BEGIN INPUT FOR THIS TASK

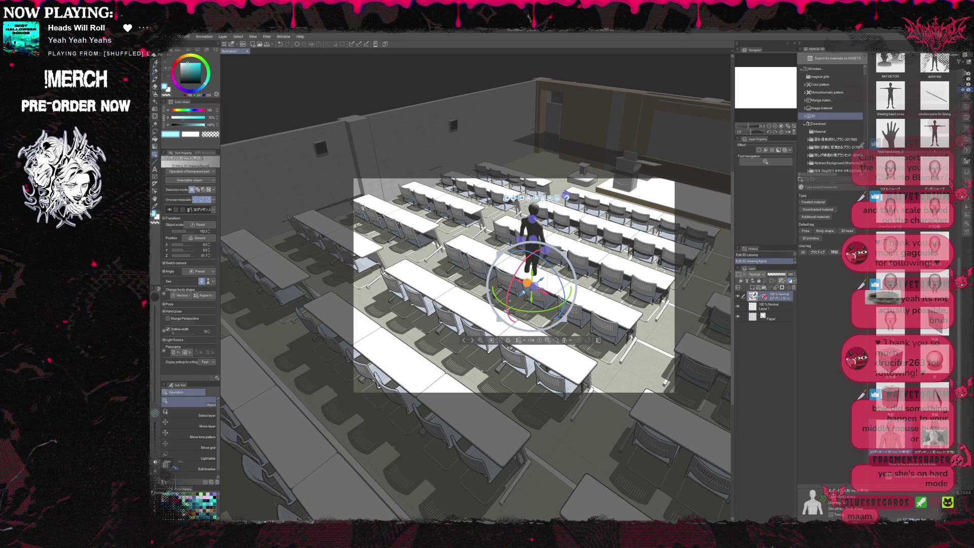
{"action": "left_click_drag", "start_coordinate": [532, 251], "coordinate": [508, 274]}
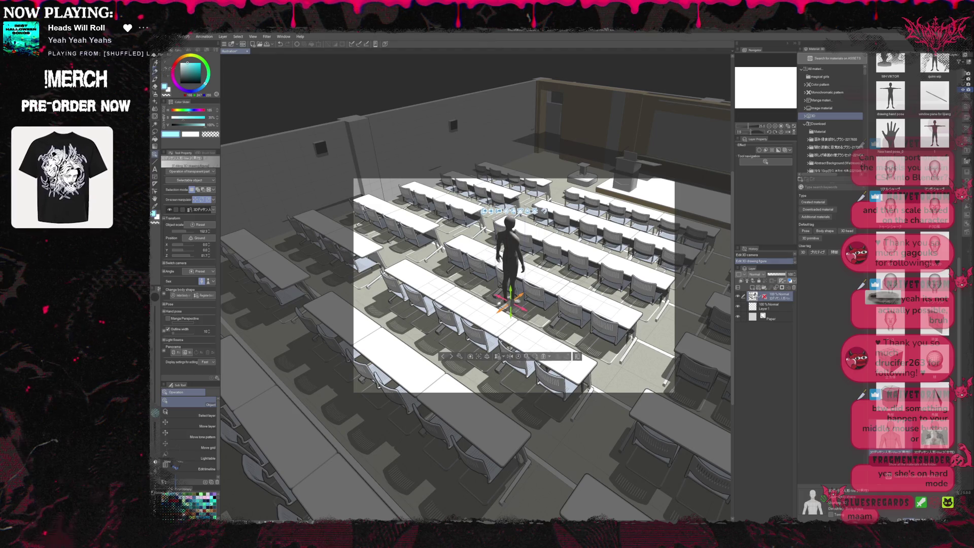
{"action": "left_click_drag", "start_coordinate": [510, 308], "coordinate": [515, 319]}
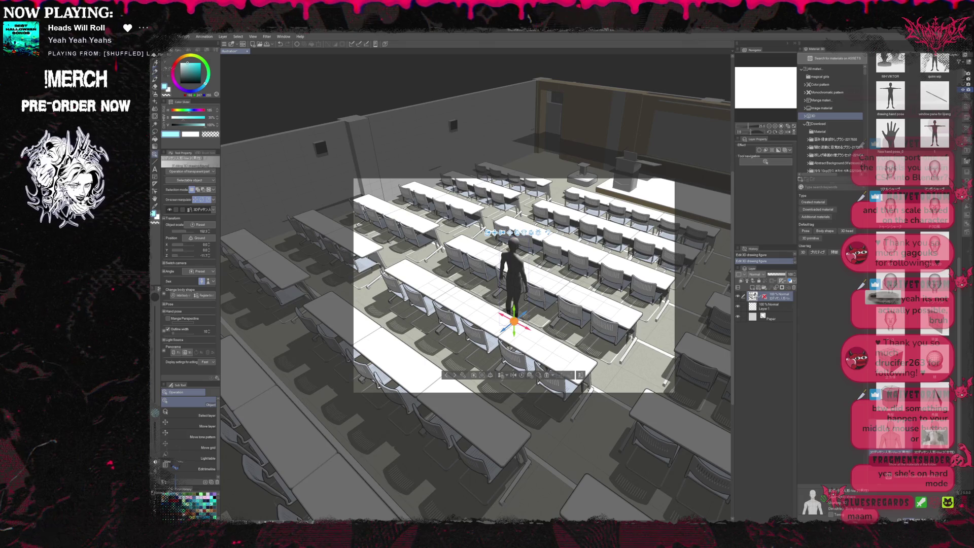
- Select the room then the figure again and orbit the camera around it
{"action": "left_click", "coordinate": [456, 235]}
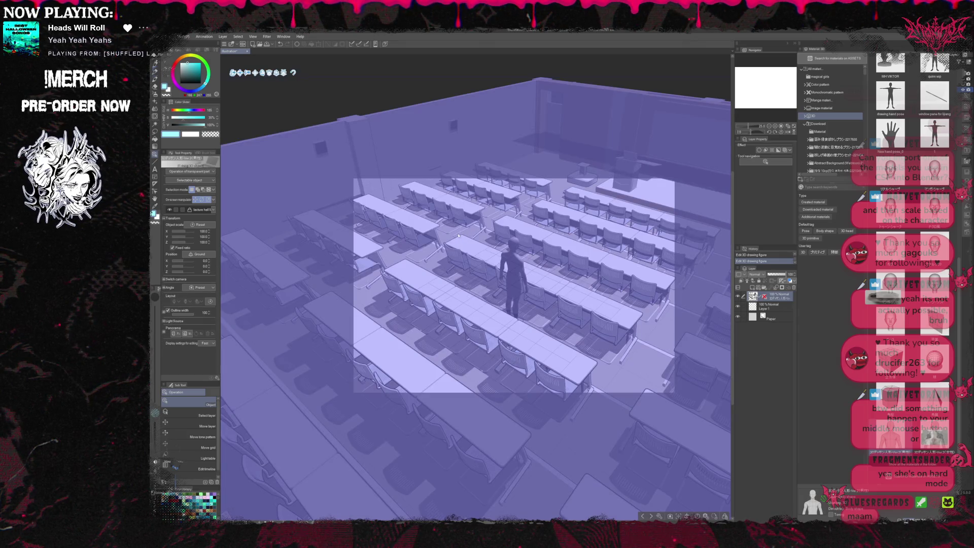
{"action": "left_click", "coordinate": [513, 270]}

END INPUT FOR THIS TASK

**INSTRUCTIONS TO FOLLOW:** Your answer should consist of the lines from the listing that hold the word "coordinate".

**OUTPUT:**
{"action": "left_click_drag", "start_coordinate": [532, 251], "coordinate": [508, 274]}
{"action": "left_click_drag", "start_coordinate": [510, 308], "coordinate": [515, 319]}
{"action": "left_click", "coordinate": [456, 235]}
{"action": "left_click", "coordinate": [513, 270]}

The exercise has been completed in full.